PROVIDED DATA |
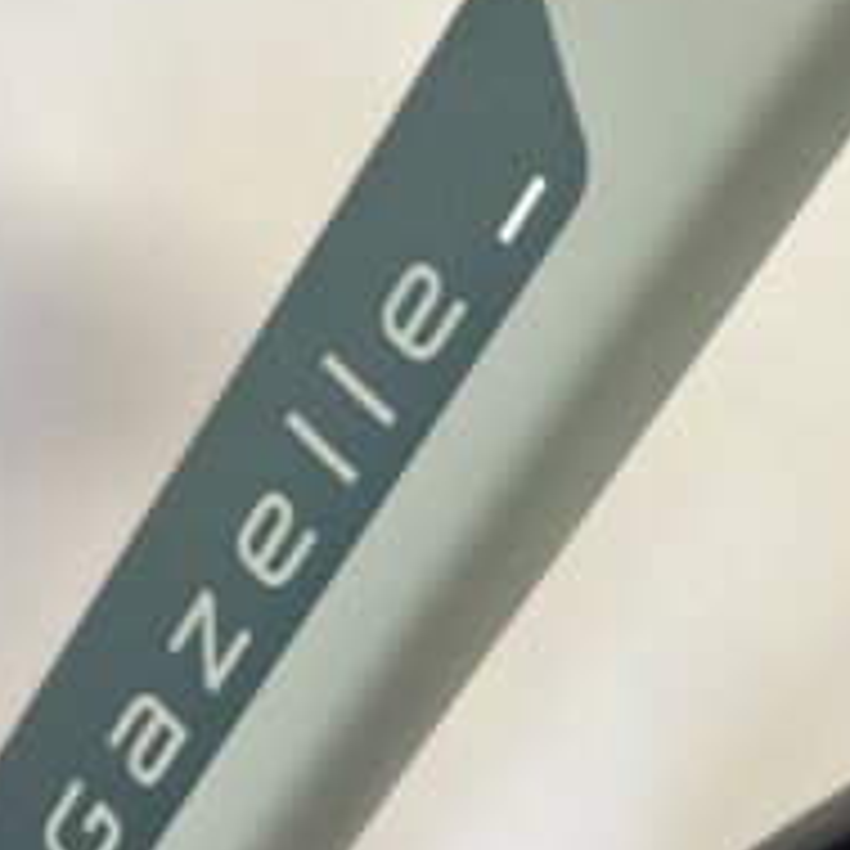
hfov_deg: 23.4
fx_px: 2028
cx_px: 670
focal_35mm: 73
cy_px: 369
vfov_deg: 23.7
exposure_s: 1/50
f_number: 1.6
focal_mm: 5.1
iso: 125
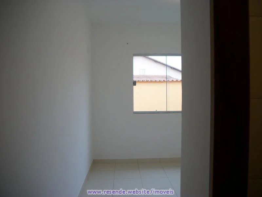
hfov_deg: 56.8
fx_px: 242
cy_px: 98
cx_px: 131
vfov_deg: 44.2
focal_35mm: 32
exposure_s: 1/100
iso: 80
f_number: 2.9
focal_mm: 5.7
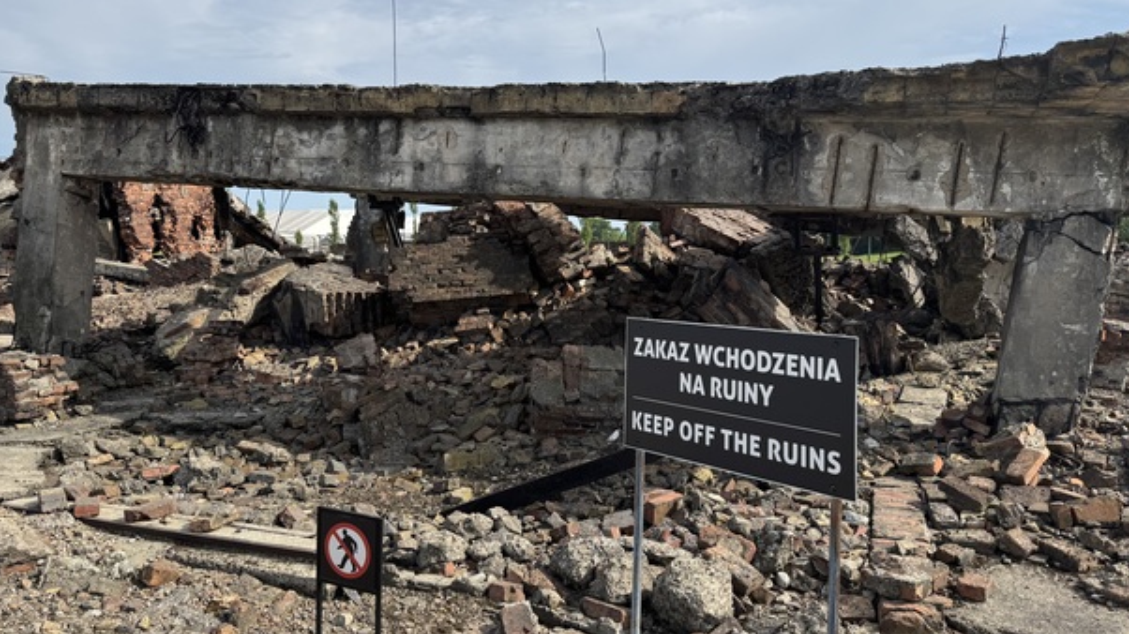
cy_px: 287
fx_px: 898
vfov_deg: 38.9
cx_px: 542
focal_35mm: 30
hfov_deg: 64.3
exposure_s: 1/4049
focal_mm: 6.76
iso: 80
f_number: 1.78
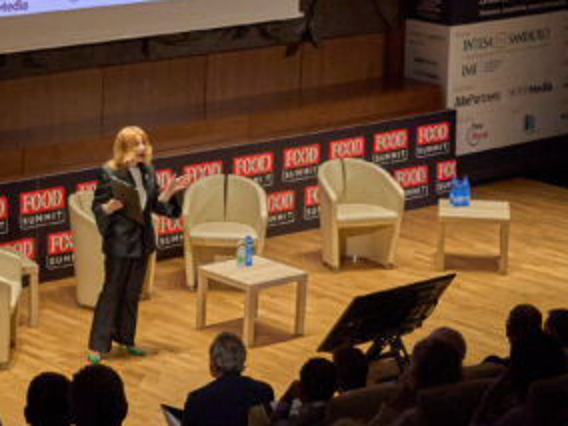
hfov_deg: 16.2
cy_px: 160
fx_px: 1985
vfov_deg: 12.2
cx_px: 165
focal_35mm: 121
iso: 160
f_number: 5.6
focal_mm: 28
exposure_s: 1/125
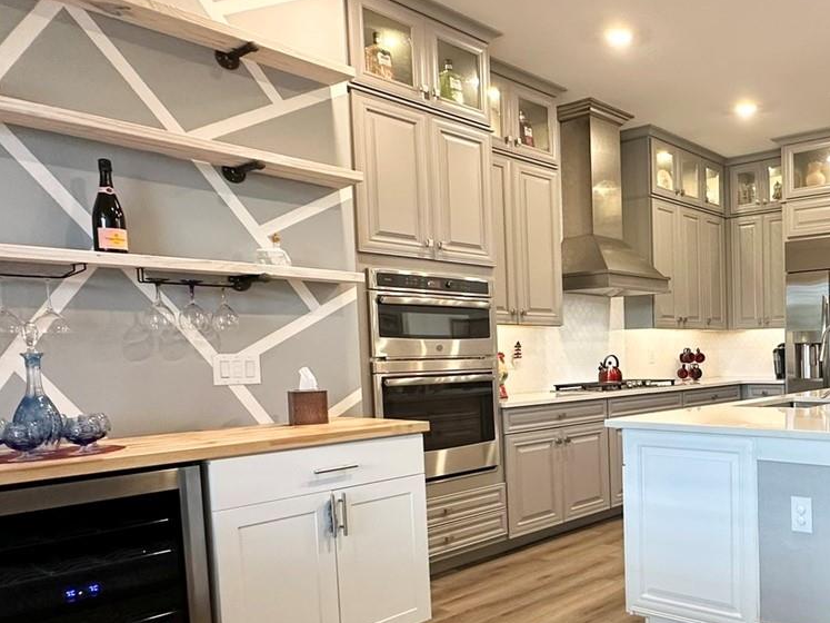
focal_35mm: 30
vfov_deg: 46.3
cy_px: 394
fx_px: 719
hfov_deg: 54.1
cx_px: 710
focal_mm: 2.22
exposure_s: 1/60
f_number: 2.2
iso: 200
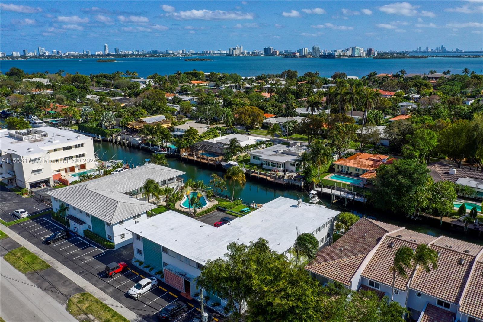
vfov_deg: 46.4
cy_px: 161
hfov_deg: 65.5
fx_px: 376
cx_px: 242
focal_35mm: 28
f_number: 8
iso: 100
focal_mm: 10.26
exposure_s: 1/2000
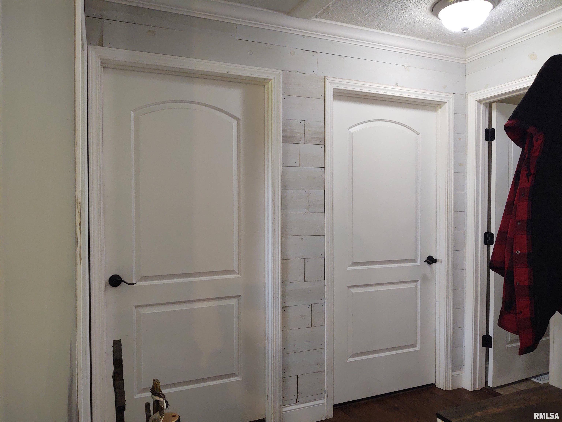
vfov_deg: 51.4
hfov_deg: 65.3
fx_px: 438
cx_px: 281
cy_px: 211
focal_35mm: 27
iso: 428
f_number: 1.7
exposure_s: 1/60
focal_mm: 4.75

--

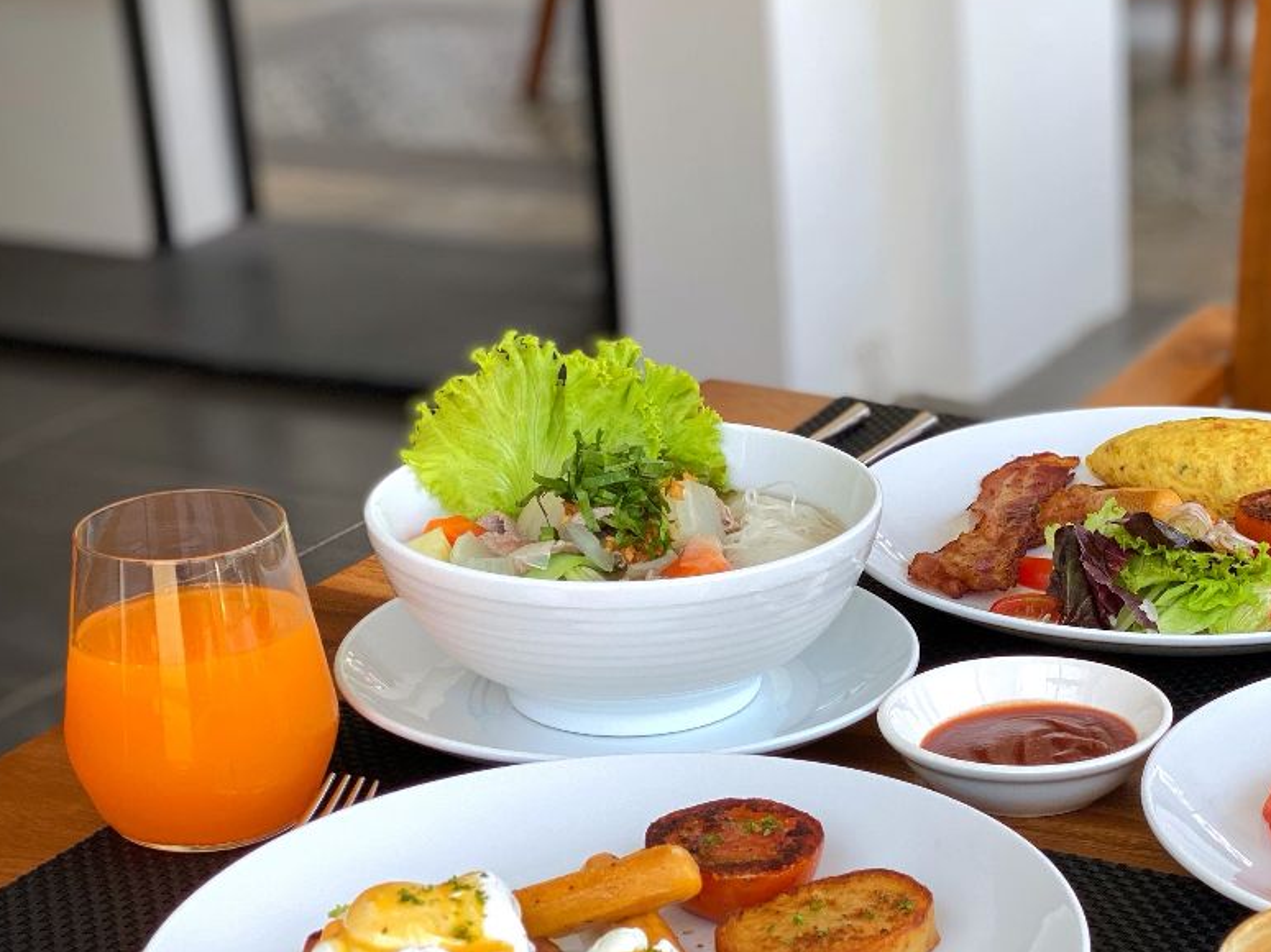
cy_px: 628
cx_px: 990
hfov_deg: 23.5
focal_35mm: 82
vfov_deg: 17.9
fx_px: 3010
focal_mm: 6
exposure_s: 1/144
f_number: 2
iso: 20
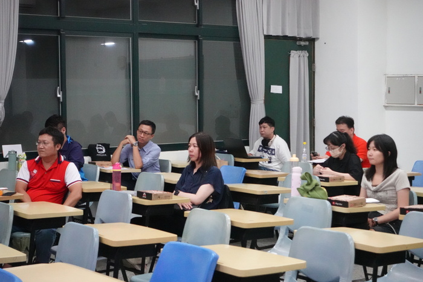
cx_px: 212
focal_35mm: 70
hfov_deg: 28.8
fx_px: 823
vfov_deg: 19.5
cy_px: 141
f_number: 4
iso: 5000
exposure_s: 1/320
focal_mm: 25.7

--

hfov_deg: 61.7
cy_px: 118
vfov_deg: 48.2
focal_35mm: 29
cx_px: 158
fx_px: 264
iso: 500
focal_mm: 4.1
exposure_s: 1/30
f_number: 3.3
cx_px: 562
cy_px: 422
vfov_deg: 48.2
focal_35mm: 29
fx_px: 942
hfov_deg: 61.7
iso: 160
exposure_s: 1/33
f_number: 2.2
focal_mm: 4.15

HOW TO COMPLETE THIS TASK |
Here the job is to copy the stretch of records from the line containing "vfov_deg: 23.7" through the line containing "hfov_deg: 64.3", word for word. Leave every picture out.

ANSWER AREA |
vfov_deg: 23.7
exposure_s: 1/50
f_number: 1.6
focal_mm: 5.1
iso: 125
hfov_deg: 56.8
fx_px: 242
cy_px: 98
cx_px: 131
vfov_deg: 44.2
focal_35mm: 32
exposure_s: 1/100
iso: 80
f_number: 2.9
focal_mm: 5.7
cy_px: 287
fx_px: 898
vfov_deg: 38.9
cx_px: 542
focal_35mm: 30
hfov_deg: 64.3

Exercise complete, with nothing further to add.